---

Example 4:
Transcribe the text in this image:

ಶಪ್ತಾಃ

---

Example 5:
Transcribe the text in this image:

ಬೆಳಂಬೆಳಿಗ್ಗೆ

========================================================================

__Task directions__. What you should produce is an exact retyping of every line above.

__Exercise result__.
---

Example 4:
Transcribe the text in this image:

ಶಪ್ತಾಃ

---

Example 5:
Transcribe the text in this image:

ಬೆಳಂಬೆಳಿಗ್ಗೆ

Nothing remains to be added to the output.